Après je veux pas charger spécialement Sciamma, parce que j’aime beaucoup ses films et que c’est une des réalisatrices les plus intéressantes politiquement à l’heure actuelle en France. Mais bon je pense qu’elle a un discours assez obscur, qui tient sûrement au fait que pour pouvoir avoir la place qu’elle a actuellement dans le cinéma français, elle a pas trop intérêt à y aller trop cash dans le discours féministe (je sais pas si c’est conscient ou pas chez elle, mais c’est pas tellement important de toute façon, le résultat est le même : il est difficile/mal venu de parler trop politiquement du cinéma en France, et surtout d’en parler d’un point de vue féministe quand on est une réalisatrice).

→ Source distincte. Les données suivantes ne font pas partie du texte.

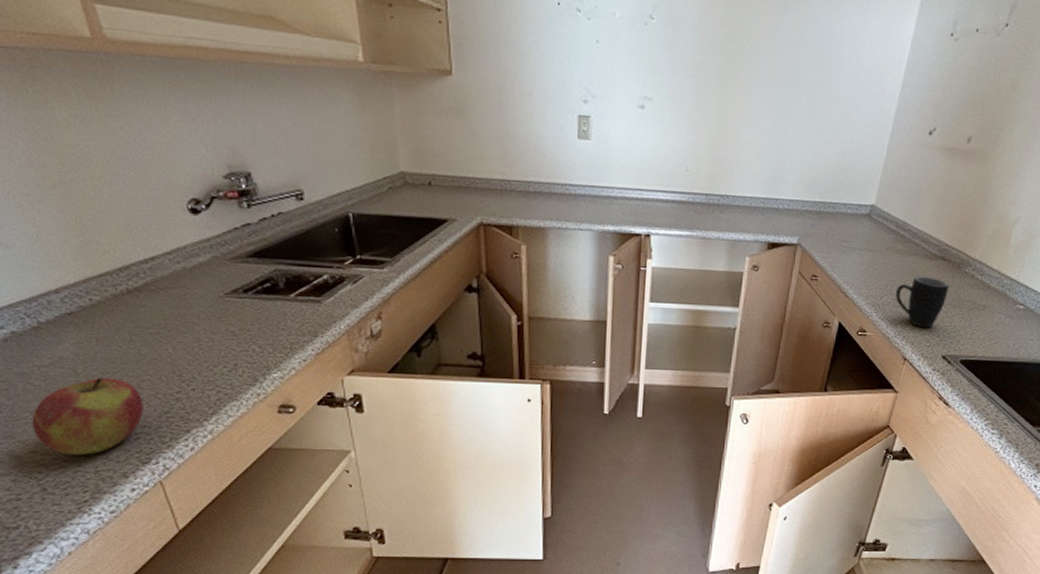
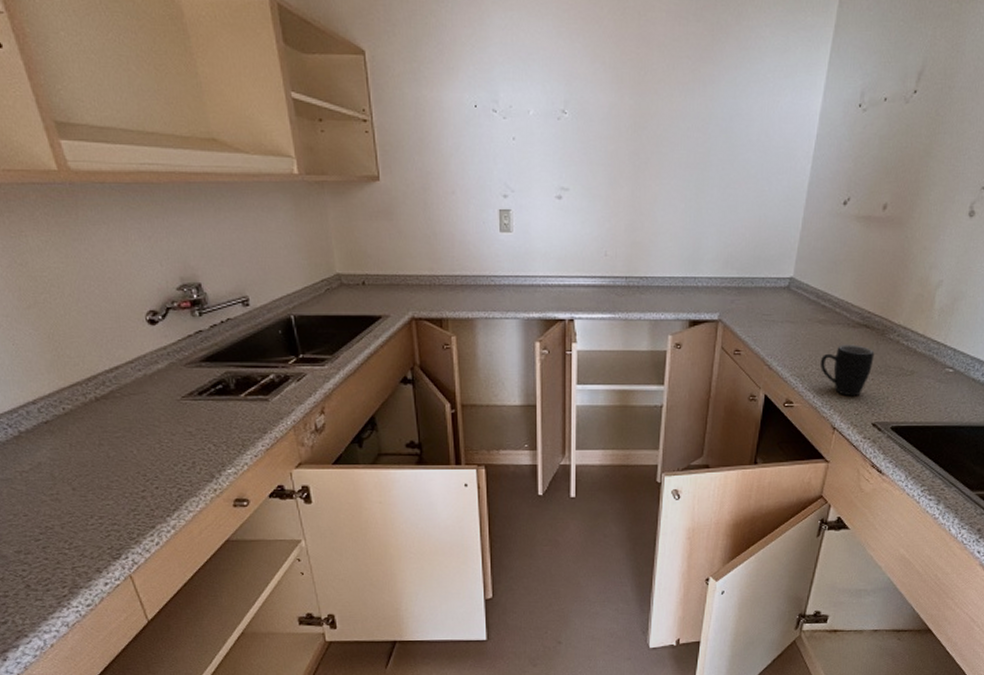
apple: present [31,376,144,455] -> none [15,479,113,553]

Et après je suis d’accord sur le fait qu’un cinéma « féminin » ça sert pas à grand-chose si ça se borne à reproduire la même sauce patriarcale. Mais je suis pas sûr qu’il y ait forcément besoin de « dénoncer » comme tu dis. Il ressort par exemple d’études sur le sujet que dans les films tournés par des réalisatrices, il y a globalement plus de femmes en général, et surtout plus de diversité dans les rôles féminins (par exemple au niveau de l’âge ou du physique des actrices, ou encore dans les personnages incarnés, moins stéréotypés). Sciamma est un bon exemple : Naissance des pieuvres, Tomboy, Bande de filles. C’est pas exactement les mêmes types de rôles féminins que dans les films de Ozon ou de Desplechin par exemple. (Je dis pas que c’est automatique, que des femmes déconstruisent forcément les stéréotypes, mais en moyenne y a quand même cette tendance qui laisse penser que les femmes n’ont peut-être pas le même regard sur la société (et en particulier sur les femmes) que les hommes, qu’elle ne regardent pas exactement au même endroit et de la même manière, et ce malgré les contraintes patriarcales qui pèsent sur elles dans le milieu, comme je l’ai dit.